As I said before, Santiago has a wealth of downtown parks. One of these quickly became our favorite, and we revisited many times, simply for the quality of people watching. We saw everything there, and really, its hard to pick a favorite. So we’re going to do a top five moments in Plaza de Armas during our long afternoon sits.
5. High culture. I’ll start by admitting this one is not so much an event, and not so uncommon in urban parks (bear with us, it gets much, much better). But the park was full of chess players, at least twenty or so games going at one time, all at tables underneath the gazebo. When some musicians took over the gazebo for an evening concert, they simply moved their tables out into the square, and took up at least an eight of the territory. On the other side of the of the plaza were a dozen or so artist stands (which folded up nicely and stacked in the middle of the plaza when not in use) for creating and selling works.

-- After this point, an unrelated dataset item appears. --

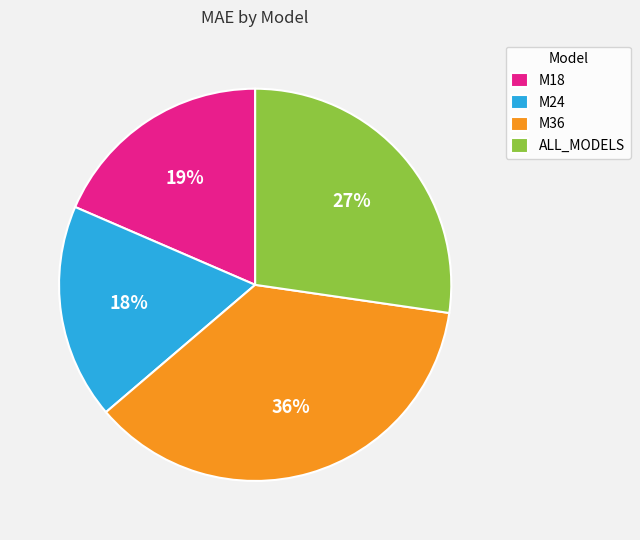

What percentage is the M18 slice, to the nearest percent?

19%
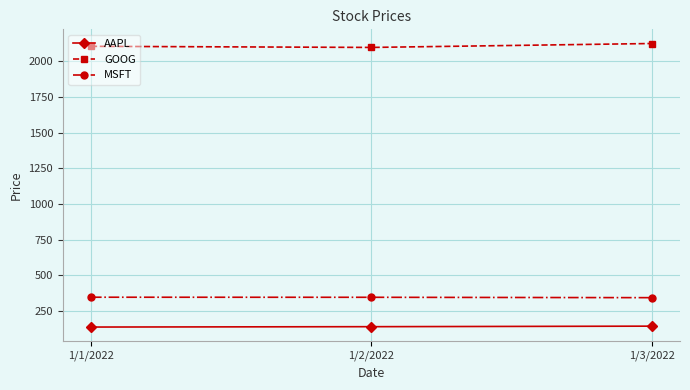

What is the label of the 2nd point from the right?

1/2/2022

4. The free food lineup. We were sitting in the park, minding our own business, in a busy park on a long bench next to many other people. All of a sudden, and quite to our surprise, everyone got up and formed a long line leading to the other end of our bench. Quite stymied as to what was going on, we looked around, and across the plaza observed a box of food slowly make its way across the park and land at the other end of our bench, followed by a jug of juice. When we noticed that the people in line looked a little disheveled, it all fell into place. How did everyone know this was the spot to line up? And for that matter, the sheer fact that the homeless were patient enough to form this line and wait for their dinner should not be discounted. Nevertheless, my brilliant idea to stand in line and get a free dinner was denied.
3. A fountain full of kids. The photo speaks for itself, the kids love the Simon Bolivar fountain.
2. The Western Union llama and the dogs. Imagine you’re a dog. And you’ve staked out your territory in the middle of Plaza de Armas, high quality territory indeed. Lots of people, lots of leftovers, lots of dog lovers. And then imagine a giant, bipedal llama emblazoned with the Western Union logo stumbles into your territory. Needless to say, you wouldn’t be too happy about that. Well the dogs we saw in the park were none too pleased either, forming a wall and barking incessantly on full alert, preventing the llama from proceeding into the park. The moment was priceless, and I can only imagine what was going through the head of the poor guy in the llama suit. He at least had the good sense not to advance into the face of danger. Theresa’s well documented aversion to dogs prevented us from getting closer to the action, but I did get this shot of the llama later (presumably after the dogs had been appeased).
1. Pigeon-catching. Is this a new Chilean sport? We watched a group of about 3-4 kids with a cardboard box and some pigeon-feed patiently sitting and waiting for pigeons to follow the trail of food under their box. Like a classic cartoon, they then removed the stick and trapped the pigeon, pulling it out of the top by hand and putting it in a picnic basket for safe keeping. After watching this process repeat itself three or four times, our inquisitiveness got the best of us and I had to walk up and ask what in the world they were doing. I understood that it was some sort of class project, but not much more than that. I still can’t fathom a reason for doing this though.